- Partia Razem przedstawiła projekt ustawy o podatku od trzeciego mieszkania, mający na celu ograniczenie spekulacji na rynku nieruchomości.
- Projekt zakłada progresywną skalę opodatkowania, sięgającą do 3% wartości nieruchomości dla osób posiadających dziewięć i więcej mieszkań.
- Jak podaje PAP, Lewica planuje przedstawić własną inicjatywę w tej sprawie, co stawia pod znakiem zapytania poparcie dla projektu Razem.
- Podatek miałby zasilić budżety gmin, na których terenie znajdują się opodatkowane mieszkania.
Razem proponuje podatek katastralny od trzeciego mieszkania
Adrian Zandberg, lider Partii Razem, wystąpił w Sejmie z projektem ustawy, która ma na celu wprowadzenie podatku od trzeciej nieruchomości. Zandberg zaapelował o poparcie tej inicjatywy, argumentując, że pomoże to w walce z problemem wysokich cen mieszkań. Koło Razem, choć aktywne, nie zgromadziło jeszcze wymaganej liczby podpisów, aby formalnie wnieść projekt pod obrady. Tymczasem z Parlamentarnych kuluarów docierają sygnały, że Lewica przygotowuje własną propozycję w tej kwestii.
Podczas prezentacji projektu na sali plenarnej Sejmu, Zandberg podkreślił, że ceny mieszkań są "chore" i dotykają każdego młodego człowieka, który marzy o wyprowadzce od rodziców. Jego zdaniem, głównym powodem takiego stanu rzeczy są spekulacje i "chciwość najbogatszych". Współprzewodniczący Partii Razem wezwał posłów wszystkich opcji politycznych do poparcia i podpisania się pod projektem, który ma ukrócić te praktyki.
Lewica nie podpisze projektu Razem? Mogą go skontrować swoim
Regulamin Sejmu jasno określa, że poselskie projekty ustaw wymagają poparcia komisji sejmowej lub co najmniej 15 posłów. Koło Razem, liczące zaledwie 5 posłów, stoi przed wyzwaniem znalezienia sojuszników. Informacje z klubu Lewicy wskazują na brak jednoznacznej decyzji w sprawie poparcia projektu Razem. Zamiast tego, Lewica zamierza przedstawić własną, konkurencyjną inicjatywę, co wprowadza element niepewności w dalsze losy propozycji Zandberga.
Uzasadnienie projektu ustawy, przygotowanego przez posłów Razem, wskazuje na ograniczenie spekulacyjnego gromadzenia nieruchomości mieszkalnych jako główny cel.
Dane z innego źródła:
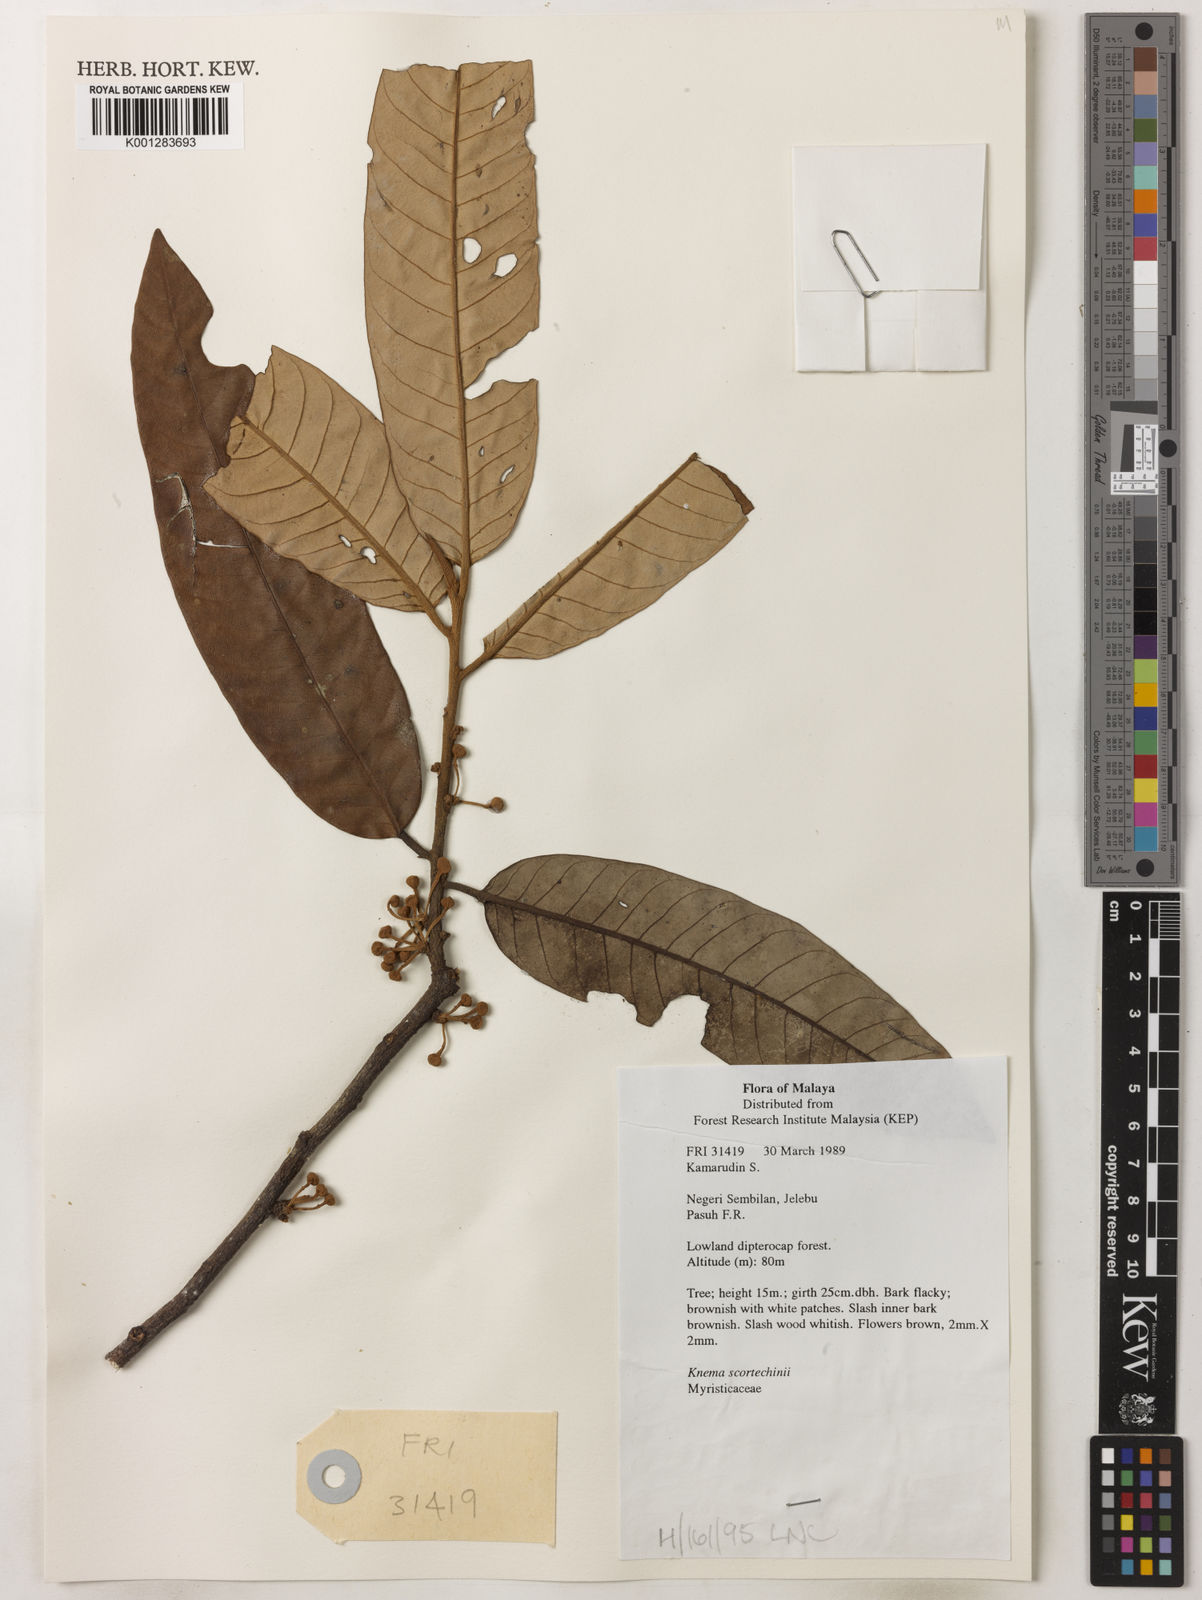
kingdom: Plantae
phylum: Tracheophyta
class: Magnoliopsida
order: Magnoliales
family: Myristicaceae
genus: Knema
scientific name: Knema scortechinii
Autorzy wierzą, że proponowane regulacje ułatwią dostęp do mieszkań młodym rodzinom i osobom o średnich dochodach.
Projekt zakłada progresywną skalę opodatkowania, która ma wyglądać następująco:
- 1% wartości nieruchomości dla posiadających od trzech do pięciu mieszkań.
- 2% wartości nieruchomości dla posiadających od sześciu do ośmiu mieszkań.
- 3% wartości nieruchomości dla posiadających dziewięć i więcej mieszkań.
Wartość nieruchomości ma być ustalana na podstawie danych z Rejestru Cen Nieruchomości, co ma zapewnić obiektywność i transparentność procesu. Wyjątki od podatku przewidziano dla nieruchomości należących do samorządów, towarzystw budownictwa społecznego oraz społecznych inicjatyw mieszkaniowych, co ma wspierać rozwój budownictwa socjalnego i dostępnego.
Jak miałby być płacony podatek katastralny?
Podatek od nadwyżki nieruchomości ma być płatny w czterech równych ratach, przypadających na 15 marca, 15 maja, 15 września i 15 listopada każdego roku podatkowego. Wartość nieruchomości będzie aktualizowana corocznie, według stanu na 1 stycznia. Projekt uwzględnia również nieruchomości współwłasnościowe, co oznacza, że podatek będzie dotyczył również osób posiadających udziały w kilku mieszkaniach.
Autorzy projektu szacują, że podatek objąłby około 430 tysięcy podmiotów, które łącznie posiadają około miliona nieruchomości mieszkalnych podlegających opodatkowaniu. Dochody z tego podatku miałyby zasilić budżety gmin, na terenie których znajdują się opodatkowane mieszkania, co mogłoby stanowić istotne wsparcie dla lokalnych inwestycji i programów społecznych.